The Oxford/AstraZeneca COVID-19 vaccine was once thought to be the frontrunner for U.S. regulatory approval. No longer. Because of safety concerns and questions about the conduct of one of its Phase III trials, it was passed by the mRNA candidates sponsored by the Pfizer/BioNTech tandem and Moderna. It is now possible the Food and Drug Administration (FDA) will decline an emergency use application for the vaccine despite its prominent use in the U.K. and elsewhere. With millions of Americans desperate to get vaccinated this spring, the question arises: Is U.S. caution justified?
There is little doubt that adding the Oxford/AstraZeneca candidate to the U.S. arsenal would, if it is as effective as advertised, hasten protection for the American public. Currently, the U.S. is expected to receive only a combined 200 million doses from Pfizer-BioNTech and Moderna by March 31, which is enough to protect 100 million people. Another 200 million doses will be delivered by the end of July. So, in total, the two vaccines that have been approved for emergency use by the FDA might protect 200 million people before the end of the summer, but that’s not enough to ensure herd immunity, which is likely to require vaccination of at least 250 million Americans, or 70 percent of the total population.
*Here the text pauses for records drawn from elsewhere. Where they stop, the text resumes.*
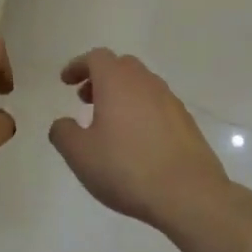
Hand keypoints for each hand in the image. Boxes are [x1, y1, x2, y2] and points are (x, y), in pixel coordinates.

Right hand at [49, 49, 234, 234]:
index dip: (78, 66)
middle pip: (121, 66)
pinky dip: (141, 111)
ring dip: (122, 95)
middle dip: (100, 78)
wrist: (189, 194)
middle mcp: (146, 83)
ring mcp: (170, 101)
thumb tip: (63, 123)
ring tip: (109, 123)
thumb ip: (63, 133)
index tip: (66, 82)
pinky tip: (137, 141)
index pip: (96, 58)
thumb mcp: (80, 155)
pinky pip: (158, 105)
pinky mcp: (187, 122)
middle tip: (86, 100)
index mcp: (117, 82)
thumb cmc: (127, 168)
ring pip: (142, 85)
There is also some urgency around increasing supply because of waning American patience with pandemic restrictions. With each passing month, more and more people are finding it hard to put aspects of their lives on hold while waiting for their vaccination number to come up.
There is hope that a third candidate — from Johnson & Johnson — will relieve some of the supply pressure. It is being tested as a one-shot inoculation, and the results of its Phase III trial might arrive before the end of the month. If so, and if the safety and efficacy data are positive (as many vaccine experts expect they will be), its introduction into the U.S. market would improve the outlook, but not quickly. J&J has said it can deliver only several million doses in February and perhaps a slightly higher number in March. Even with three approved vaccines, there would still be room for another entrant this spring and summer.